- **Records from a data collection**:
****
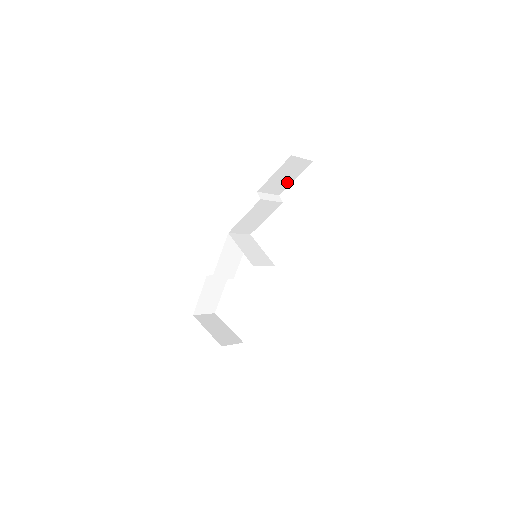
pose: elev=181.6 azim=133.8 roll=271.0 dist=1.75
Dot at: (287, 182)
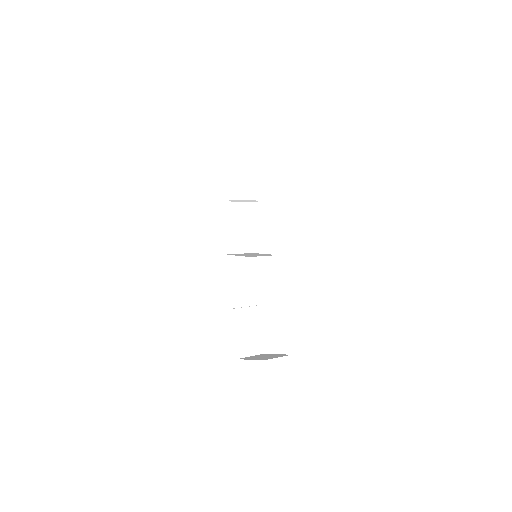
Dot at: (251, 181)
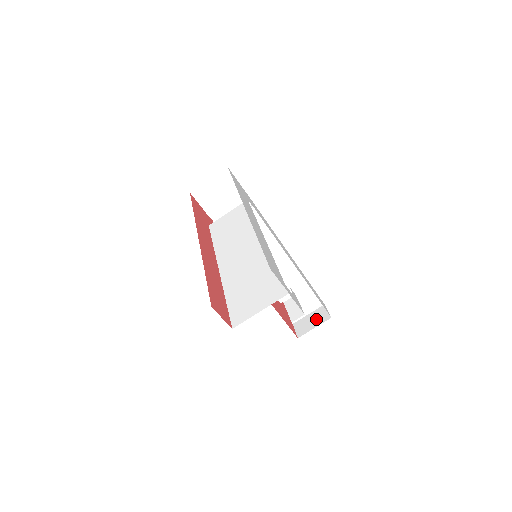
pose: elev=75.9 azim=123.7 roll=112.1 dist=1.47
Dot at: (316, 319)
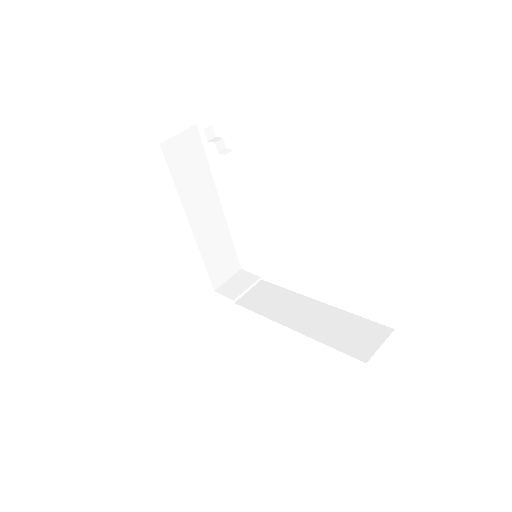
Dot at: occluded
****
- **WRITTEN PROBLEM**: Please render all of the material above as a numbered list with no blank lines, leaving out the pictures.

- **FULL ANSWER**:
1. pose: elev=181.6 azim=133.8 roll=271.0 dist=1.75
2. Dot at: (287, 182)
3. Dot at: (251, 181)
4. pose: elev=75.9 azim=123.7 roll=112.1 dist=1.47
5. Dot at: (316, 319)
6. Dot at: occluded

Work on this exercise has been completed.